The problem is that each time the program goes to the next page, it starts at the beginning (due to the callback) and it resets records[]
. So the array will be empty again and every review that is saved in records[]
is lost. This results in that when I open my csv file, I only get the reviews of the last page.
What I want is that all the data is stored in my csv file, so that records[]
does not keep resetting each time a next page is requested.
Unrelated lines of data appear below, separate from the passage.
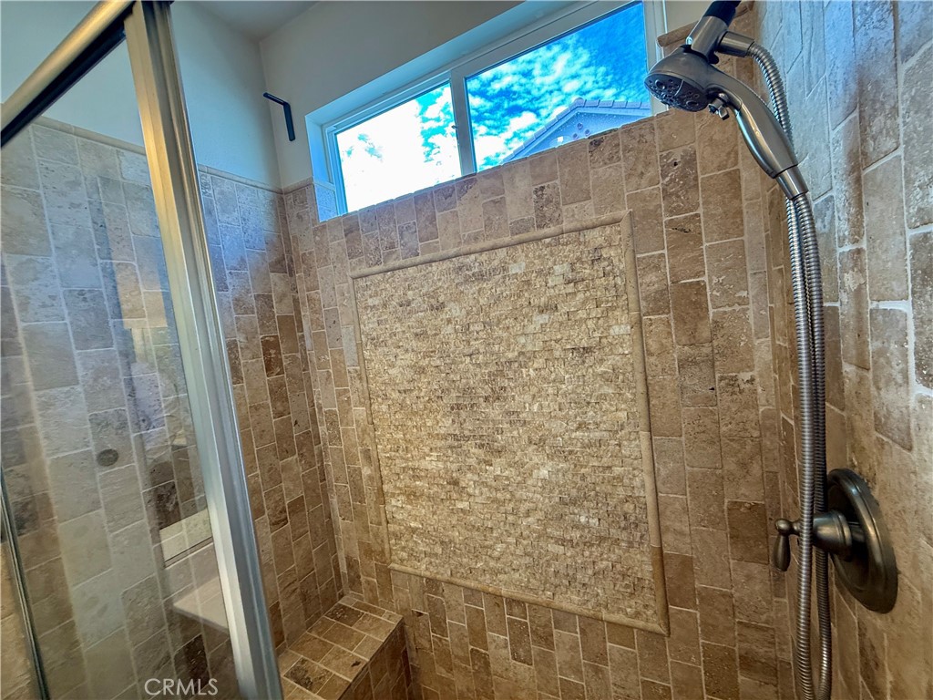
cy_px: 350
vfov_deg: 85.7
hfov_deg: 102.1
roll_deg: +5.9
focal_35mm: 14
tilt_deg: -1.9
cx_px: 466
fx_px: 377
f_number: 2.2
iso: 200
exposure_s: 1/120
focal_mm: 2.22
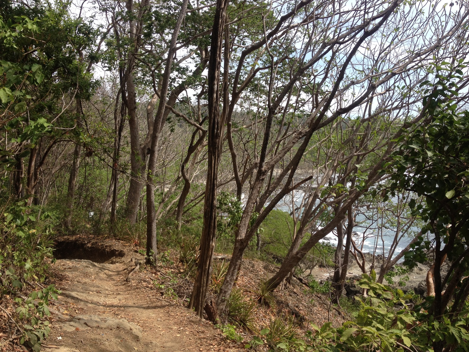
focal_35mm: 35
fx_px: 474
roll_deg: +0.0
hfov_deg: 52.6
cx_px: 234
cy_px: 176
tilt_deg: -5.5
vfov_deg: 40.7
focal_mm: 4.28
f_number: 2.4
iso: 50
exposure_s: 1/1151
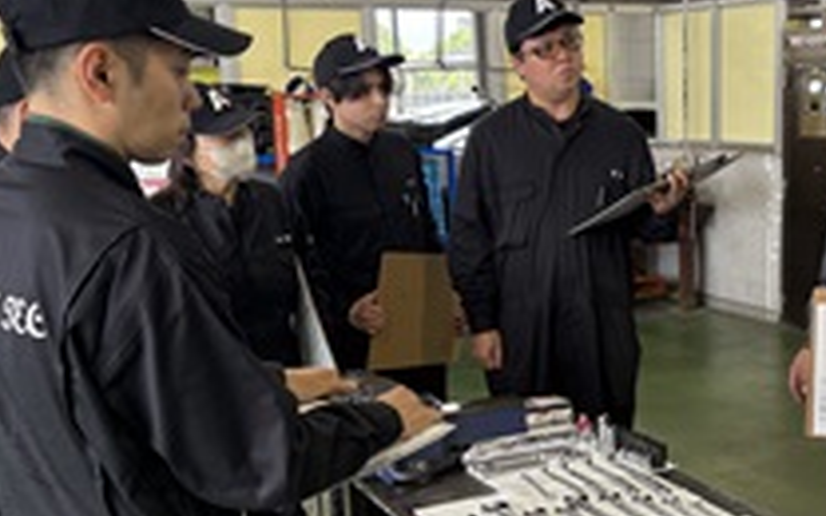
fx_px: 1193
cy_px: 353
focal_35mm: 53
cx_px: 655
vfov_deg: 24.3
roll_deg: +0.6
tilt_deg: -13.0
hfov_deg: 36.9
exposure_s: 1/100
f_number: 1.6
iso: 50
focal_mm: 5.96
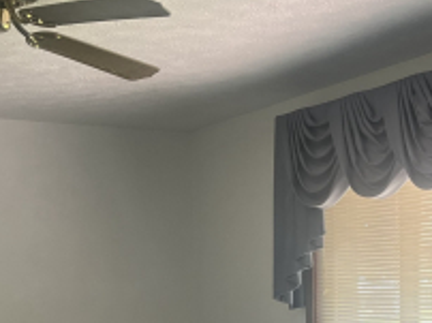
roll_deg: +0.1
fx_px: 1072
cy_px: 338
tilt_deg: -1.2
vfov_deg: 16.7
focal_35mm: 86
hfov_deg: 22.5
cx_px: 339
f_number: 1.6
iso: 125
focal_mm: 5.1
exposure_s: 1/106
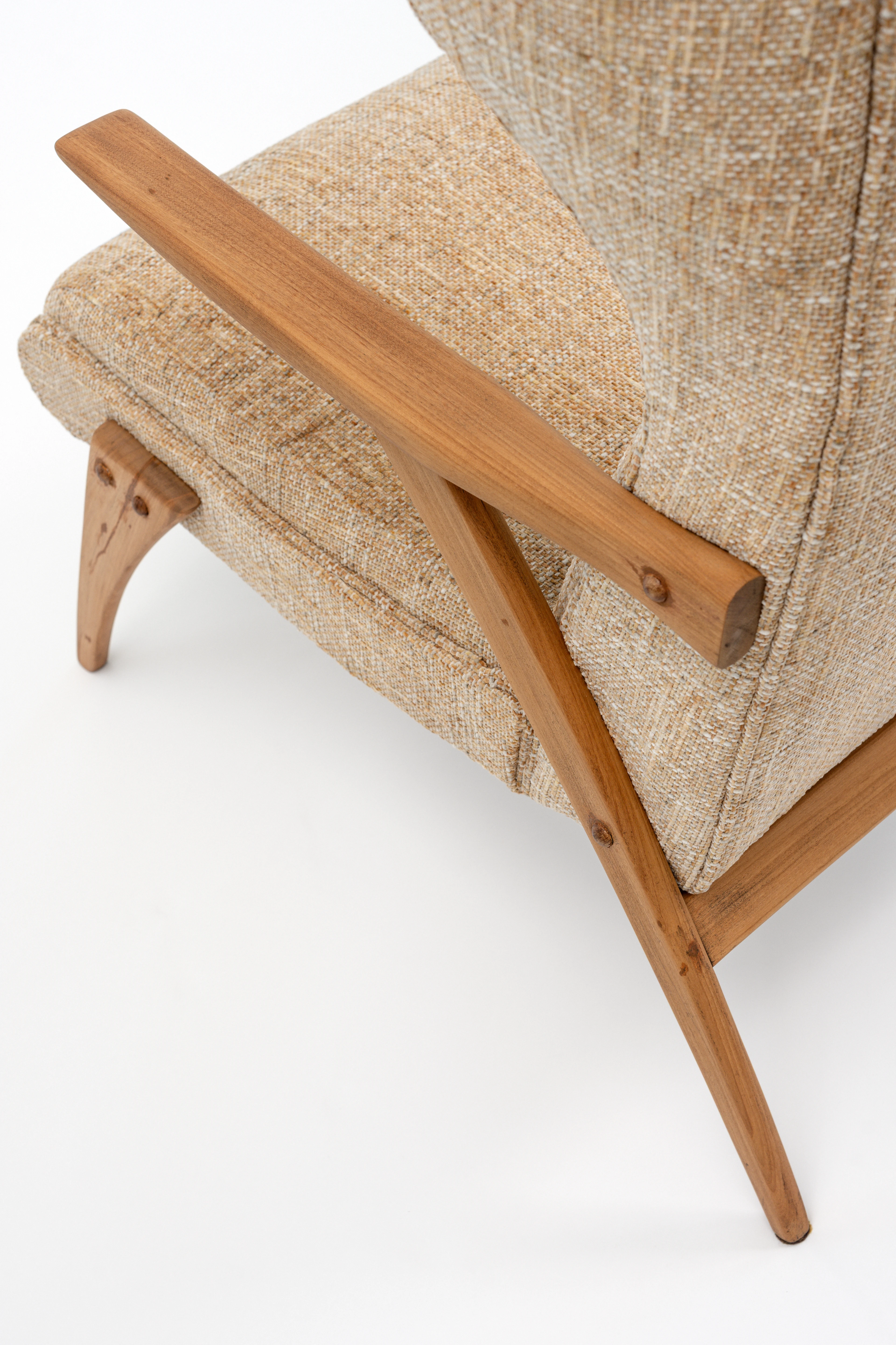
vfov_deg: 39.6
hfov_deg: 27.0
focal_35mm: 50
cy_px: 672
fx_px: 1867
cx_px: 448
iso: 250
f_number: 8
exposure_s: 1/80
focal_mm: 50
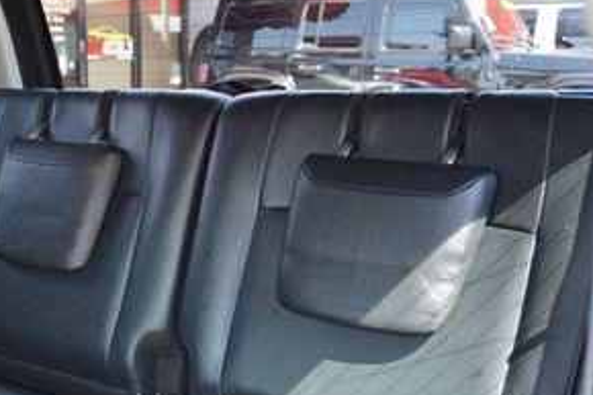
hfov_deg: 34.7
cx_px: 22
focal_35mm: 53
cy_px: 338
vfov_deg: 24.9
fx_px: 872
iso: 1600
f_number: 4
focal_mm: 16
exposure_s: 1/160
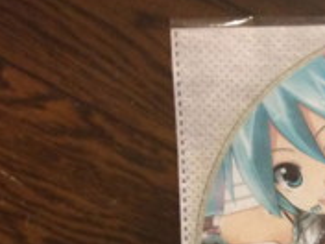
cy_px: 290
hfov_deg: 15.7
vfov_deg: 12.2
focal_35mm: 119
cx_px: 434
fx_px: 1117
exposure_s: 1/20
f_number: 2.4
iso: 320
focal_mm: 4.28
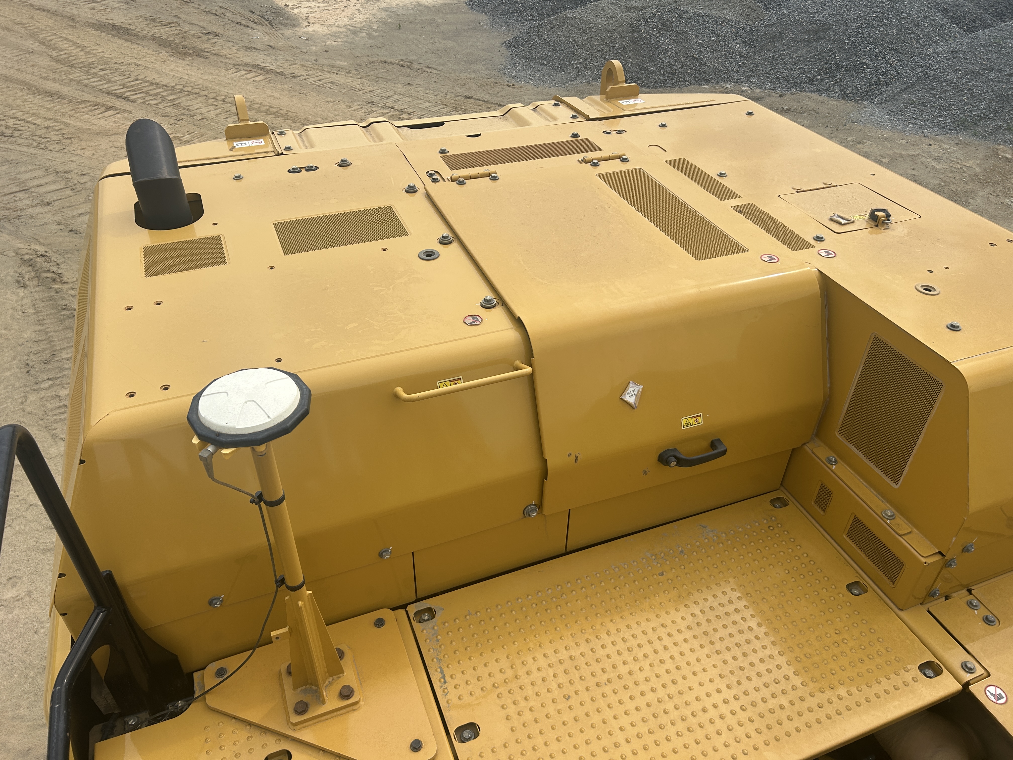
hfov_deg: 67.3
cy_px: 380
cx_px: 506
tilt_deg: -35.3
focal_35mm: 26
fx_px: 761
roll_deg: -4.4
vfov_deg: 53.1
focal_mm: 5.7
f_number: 1.5
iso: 50
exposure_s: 1/2915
I can't put the line: records = []
before the parse method, because than the array is not defined.
Here is my code:
def parse(self, response):
records = []
for r in response.xpath('//div[contains(@class, "a-section review")]'):
rtext = r.xpath('.//div[contains(@class, "a-row review-data")]').extract_first()
rating = r.xpath('.//span[contains(@class, "a-icon-alt")]/text()').extract_first()
votes = r.xpath('normalize-space(.//span[contains(@class, "review-votes")]/text())').extract_first()
if not votes:
votes = "none"
records.append((rating, votes, rtext))
print(records)
nextPage = response.xpath('//li[contains(@class, "a-last")]/a/@href').extract_first()
if nextPage:
nextPage = response.urljoin(nextPage)
yield scrapy.Request(url = nextPage)
import pandas as pd
df = pd.DataFrame(records, columns=['rating' , 'votes', 'rtext'])
df.to_csv('ama.csv', sep = '|', index =False, encoding='utf-8')